The fallout from the school board recall has taken an ugly turn, and at least some recall proponents are revealing their efforts were never just about education policy.
As pretty much the whole country knows, San Francisco voters chose to recall three members of the school board in a February election that was not very close. A consensus formed that The City’s substantial Asian American electorate played a key role by voting heavily in favor of the recall. Incidentally, that mobilization helped recall Faauuga Moliga, the first Pacific Islander to hold a citywide elected position in San Francisco, so the extent to which this was a clear triumph for the Asian American Pacific Islander (AAPI) community should be questioned.
Now, the politics of Asian American voters have taken another turn. GrowSF, a conservative PAC that supported the recall and wants to see San Francisco District Attorney Chesa Boudin recalled as well, sent a mailing to the districts of supervisors Gordon Mar and Connie Chan. Mar and Chan are Chinese American, and both represent the western part of The City — the Sunset and Richmond respectively, with large Chinese American populations.
The mailing, which was printed in English and Chinese, attacked the supervisors for not supporting the recall and suggested they were sacrificing the well-being and education of young people in their districts. However, GrowSF, a new organization seeking to mobilize tech workers and others new to San Francisco politics to promote a more conservative vision for The City, overplayed its hand here, revealing itself to be less concerned about young people and more about expanding its political power and conservative agenda in San Francisco.
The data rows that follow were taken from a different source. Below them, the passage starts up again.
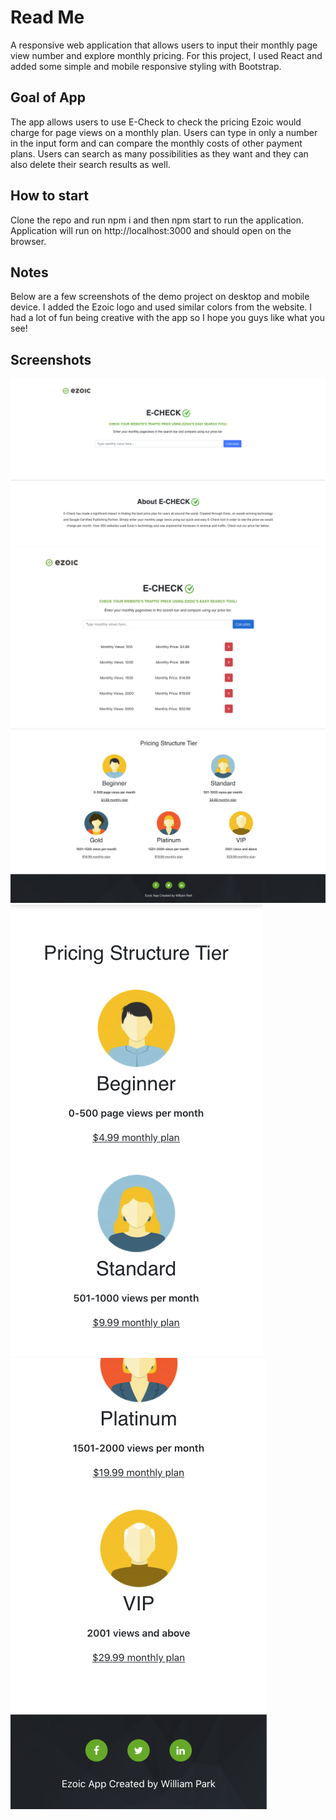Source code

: # Read Me
A responsive web application that allows users to input their monthly page view number and explore monthly pricing. For this project, I used React and added some simple and mobile responsive styling with Bootstrap.

## Goal of App
The app allows users to use E-Check to check the pricing Ezoic would charge for page views on a monthly plan. Users can type in only a number in the input form and can compare the monthly costs of other payment plans. Users can search as many possibilities as they want and they can also delete their search results as well.

## How to start
Clone the repo and run npm i and then npm start to run the application. Application will run on http://localhost:3000 and should open on the browser.

## Notes
Below are a few screenshots of the demo project on desktop and mobile device. I added the Ezoic logo and used similar colors from the website. I had a lot of fun being creative with the app so I hope you guys like what you see!

## Screenshots 
<img src="./src/images/echeck-readme1.png">
<img src="./src/images/echeck-readme2.png">
<img src="./src/images/echeck-readme3.png">
<img src="./src/images/echeck-readme4.png">
<img src="./src/images/echeck-readme5.png">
GrowSF’s rancor at Mar and Chan may be related to the recall, but it actually arises from the two supervisors’ positions opposing GrowSF on building large amounts of market-rate housing in the western part of The City, closing the Great Highway to cars and the Boudin recall.
Ironically, while GrowSF seeks to position itself as a kind of no-nonsense, solutions-oriented organization, which can cut through the lefty politics which allegedly have ruined San Francisco, the political action committee attacked Mar specifically for opposing recalls. Earlier this year, Mar and Chan voted with the majority on the Board of Supervisors to make recalls more difficult in San Francisco.
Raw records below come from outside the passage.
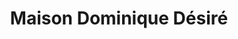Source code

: ---
title: "Maison Dominique Désiré"
url: /fontainebleau/maison-dominique-desire/
shop: boucherie
---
“Nearly 82% of your neighborhood voted to recall the school board, yet Supervisor Mar opposed it and he even voted to make recalls harder. Gordon Mar is out of touch,” reads the flier from GrowSF.
Mar and Chan’s position on the recall process, with apologies to GrowSF — which claims to be for “common sense solutions to our city’s problems” — is, in fact, common sense.
Recalls are expensive, distract politicians and are a way for weaker political forces to gain power by exploiting technical loopholes rather than by winning elections. Most are unsuccessful and a waste of time and money. Californians need to look no further than the attempted recall of Governor Gavin Newsom, which cost taxpayers more than $200 million.
By quickly turning on Mar and Chan, GrowSF revealed its movement is not focused on improving education or helping young San Franciscans. Rather, it is an effort to move The City rightward by people who understand that in San Francisco phrases like “common sense” or “competence” are a more politically palatable code for “conservative.”
Mar explained to me, “GrowSF and downtown special interests in support of luxury housing development, especially on the west side, understand that agenda and that message doesn’t resonate with most residents of our city, especially on the west side, so they are clearly trying to find other ways to promote their agenda … by focusing on slogans like common sense solutions.”
Chan made a similar argument when we spoke. She criticized GrowSF and other “right-wing political groups disguising themselves as moderates … Any time they have any disagreement or resentment they immediately go to recall.” Chan added: “‘Competence matters’ — what does that mean?”
It is notable that both targets of GrowSF’s direct mail campaign are Chinese American. Thus far, GrowSF has not targeted non-Asian elected officials, such as supervisors Dean Preston and Shamann Walton, who also opposed the recall. Instead, GrowSF is using Chinese American support for the school board recall as a wedge issue to promote a more conservative vision of San Francisco.
Mobilizing voters, regardless of ethnicity, to support a recall is simply politics. And if Asian Americans were largely in favor of the recall, then targeting them for the recall effort is fair game. However, going after the two Chinese Americans on the Board of Supervisors because they don’t take the position that GrowSF would like San Francisco’s Chinese American voters to have is a bit different.
When we spoke, Mar said the racial politics at work in the mailer are clear.
“This is a cynical ploy by GrowSF and the interests they represent to attempt to exploit the Chinese community for their own agenda,” Chan said. “They’re also targeting Chinese Americans and the only AAPI on the Board of Supervisors. They are pitting the AAPI community against their electeds.”
Grow SF’s tactics reveal the school board recall was much bigger than children and education, and that victory has emboldened the right in San Francisco. Those forces will now turn their attention to recalling Boudin and — if they are successful — will seek to move the Board of Supervisors rightward, either through recalls or generously funding more conservative candidates.
The new San Franciscan conservative movement is emerging, cloaked in platitudes about common sense and brandishing recall petitions.